[whatwg] fixing the authentication problem
webmartians at verizon.net
Tue Oct 21 17:28:58 PDT 2008
Somewhere, is there a definition of "trust" in this context? I say that in all seriousness; it's not a facetious remark. I feel that
it might be useful.
From: whatwg-bounces at lists.whatwg.org [mailto:whatwg-bounces at lists.whatwg.org] On Behalf Of Eduard Pascual
Sent: Tuesday, 2008 October 21 19:40
To: Kristof Zelechovski; Andy Lyttle; whatwg at lists.whatwg.org
Subject: Re: [whatwg] fixing the authentication problem
On Tue, Oct 21, 2008 at 4:35 PM, Kristof Zelechovski <giecrilj at stegny.2a.pl> wrote:
> Sending any data, including, log-in data, through an unencrypted
> connection is greeted by a warning dialogue box in Internet Explorer.
Only the first time. IIRC, the "don't display this again" checkbox is checked by default.
> A similar precaution is taken when the server certificate is not trusted.
Not similar at all: for unencrypted connections, you have the "don't bother me again" option, in the form of an obvious checkbox;
while with self-signed certificates you are "warned" continuously; with the only option to "install" the certificate on your system
to trust it (which is a non-trivial task; out of the reach for most average users; still annoying even for web professionals; and,
to top it up, you need to do it on a site-by-site basis).
It doesn't make any sense for UAs to treat unencrypted connections as safer than (some) encrypted ones: that's simply wrong.
> The risk of using an invalid certificate is bigger than not using any
> because your level of trust is bigger while you are equally unprotected.
That's, simply put, not true.
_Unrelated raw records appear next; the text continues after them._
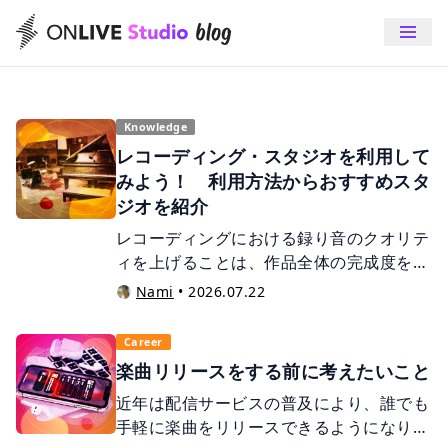
選ぶ？Melodyne・Auto-Tune・Waves
ビス「サウンドレビュー」がスタート！
映画音楽の黎明期〜無声映画時代の音楽
Tuneなど定番製品を紹介
初回割引キャンペーン中！
について
Nami
ONLIVE Studio 編集部
Nami
•
•
2026.08.05
2026.07.29
•
2026.08.03
Knowledge
レコーディング・スタジオを利用して
みよう！ 利用方法からおすすめスタ
ジオを紹介
レコーディングにおける録り音のクオリテ
ィを上げることは、作品全体の完成度を高
めることに直結します。自身の作品をもう
Nami
•
2026.07.22
ワンランク上のクオリティへ引き上げたい
とお考えの方は、一度レコーディング・ス
Career
タジオの利用を検討してみると良いでしょ
楽曲リリースをする前に考えたいこと
う。 しかし、初めて利用する場合は、そ
近年は配信サービスの普及により、誰でも
の仕組みやシステムが分からず、敷居の高
手軽に楽曲をリリースできるようになりま
さを感じている方も多いのではないでしょ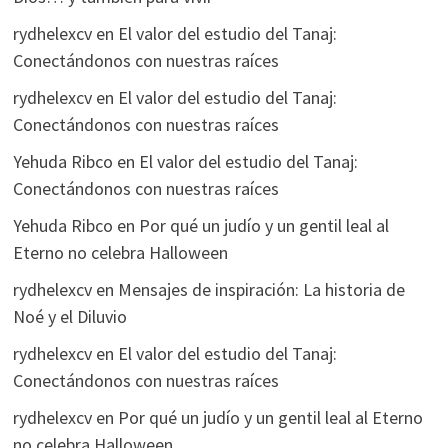
rydhelexcv
en
El valor del estudio del Tanaj:
Conectándonos con nuestras raíces
rydhelexcv
en
El valor del estudio del Tanaj:
Conectándonos con nuestras raíces
Yehuda Ribco
en
El valor del estudio del Tanaj:
Conectándonos con nuestras raíces
Yehuda Ribco
en
Por qué un judío y un gentil leal al
Eterno no celebra Halloween
rydhelexcv
en
Mensajes de inspiración: La historia de
Noé y el Diluvio
rydhelexcv
en
El valor del estudio del Tanaj:
Conectándonos con nuestras raíces
rydhelexcv
en
Por qué un judío y un gentil leal al Eterno
no celebra Halloween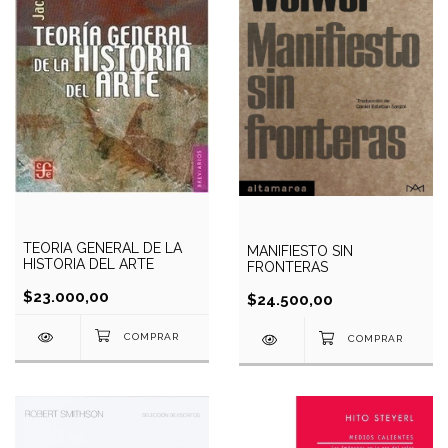
TEORIA GENERAL DE LA
MANIFIESTO SIN
HISTORIA DEL ARTE
FRONTERAS
$23.000,00
$24.500,00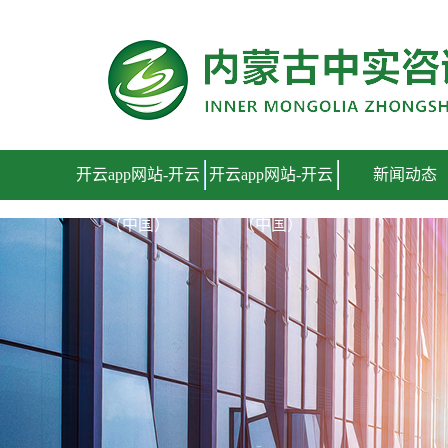
开云app网站
开云app网站-开云
开云app网站-开云
新闻动态
（中国）
（中国）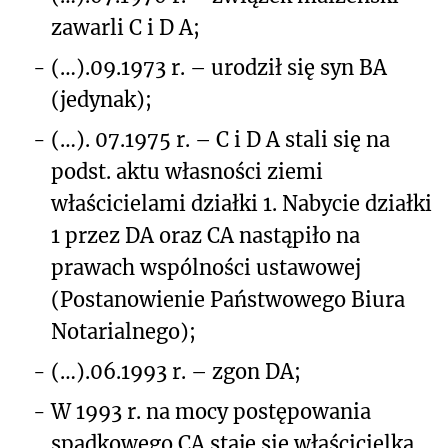
zawarli C i D A;
-
(…).09.1973 r. – urodził się syn BA
(jedynak);
-
(…). 07.1975 r. – C i D A stali się na
podst. aktu własności ziemi
właścicielami działki 1. Nabycie działki
1 przez DA oraz CA nastąpiło na
prawach wspólności ustawowej
(Postanowienie Państwowego Biura
Notarialnego);
-
(…).06.1993 r. – zgon DA;
-
W 1993 r. na mocy postępowania
spadkowego CA staje się właścicielką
The "level of trust" doesn't actually depend (for average users) on the certificate at all, but on
what the browser says about it.
The level of protection, instead, is independent from the user, and it's not the same for each case:
On an unencrypted connection, everyone could read the data being sent.
This is no protection at all.
On a connection encrypted with a self-signed certificate, the user can rest assured that the data is only readable by the server,
regardless of who is actually behind that server. There is some protection here, even if it's not the most possible.
On an encrypted connection with a CA-signed cert, the user has the protection from encryption (only the server will be able to read
the data), plus the guarantee that the CA has taken care to verify that the entity in charge of that server is who it claims to be.
> It is not enough to make sure that your credentials do not
> unintentionally leave <example.com>.
> Consider the following scenario:
> 1. You want to update your blog at <blog.com> 2. <Evil.org> poses as
> <blog.com> by phishing or DNS poisoning.
> 3. You log in to <evil.org> using your credentials of <blog.com>.
> 4. The bad guys at <evil.org> use your credentials to post an entry at
> <blog.com> that you are going to deploy a dirty bomb in NYC.
> 5. You travel to the USA and you end up in Guantanamo.
> Nice, eh?
Although I'm not sure what do you mean by "<Evil.org> poses as <blog.com>", I see no point in Aaron's original suggestion that would
deal with such a case.
In summary, besides UAs' paranoia, I can't see any case where the suggested feature would provide anything self-signed certificates
don't already provide. And since it involves using public-key encryption, I don't see any reason why UAs would treat the encryption
keys differently from current SSL certificates.
On Tue, Oct 21, 2008 at 6:08 PM, Andy Lyttle <whatwg at phroggy.com> wrote:
> 4. The need for a dedicated IP address, instead of using name-based
> virtual hosts.
> That and #1 are the reasons I don't use it more.
#4 is, again, a cost, but not an expensive one: most of the hosts I know of offer dedicated IP for a fee that's just a fraction of
the actual hosting price.
And, about #1, I just read my points about self-signed certificates in this and my previous mail.